**Work request**
List each line of the material below that contains the string "your", with matching case.

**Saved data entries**
************

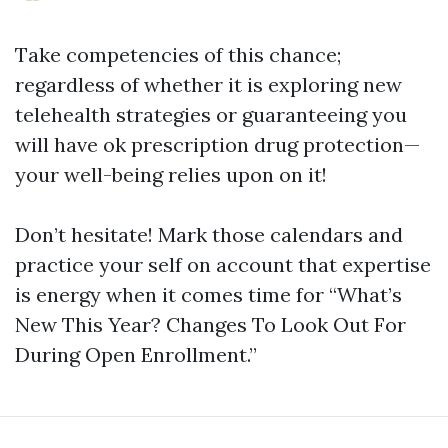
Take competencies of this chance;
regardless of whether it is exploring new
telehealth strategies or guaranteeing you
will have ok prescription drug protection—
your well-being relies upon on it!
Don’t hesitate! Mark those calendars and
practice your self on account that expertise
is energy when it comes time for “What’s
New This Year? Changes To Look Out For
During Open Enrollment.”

************

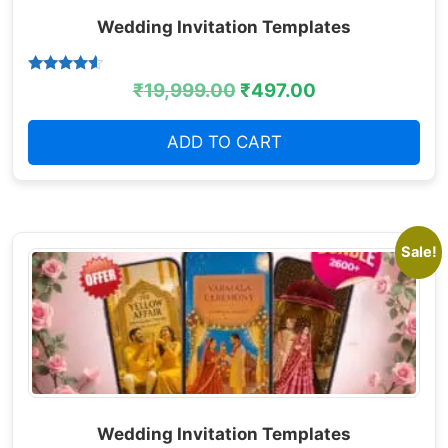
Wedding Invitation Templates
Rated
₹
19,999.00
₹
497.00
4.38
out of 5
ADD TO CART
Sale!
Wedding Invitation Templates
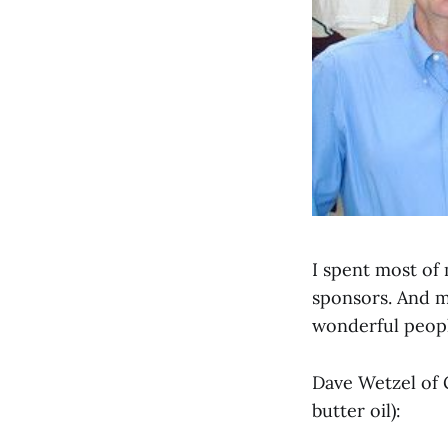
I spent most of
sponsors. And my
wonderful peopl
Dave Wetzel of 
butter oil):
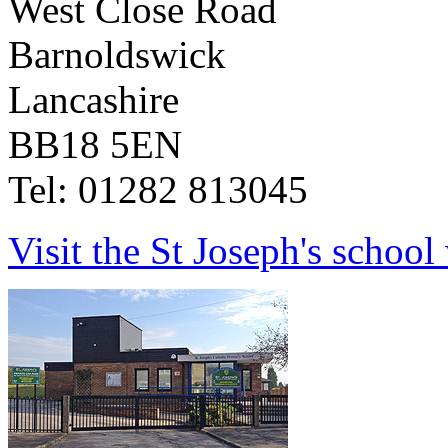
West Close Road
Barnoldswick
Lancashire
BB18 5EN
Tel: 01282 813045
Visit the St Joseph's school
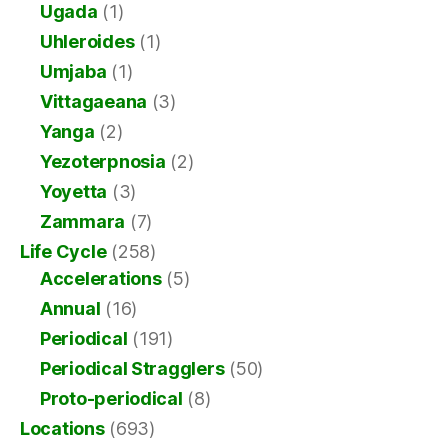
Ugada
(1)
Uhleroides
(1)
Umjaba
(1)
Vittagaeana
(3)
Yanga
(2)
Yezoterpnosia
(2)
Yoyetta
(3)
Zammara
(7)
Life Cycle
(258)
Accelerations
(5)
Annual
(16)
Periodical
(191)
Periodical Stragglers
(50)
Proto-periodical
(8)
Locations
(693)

************

**Problem solution**
your well-being relies upon on it!
practice your self on account that expertise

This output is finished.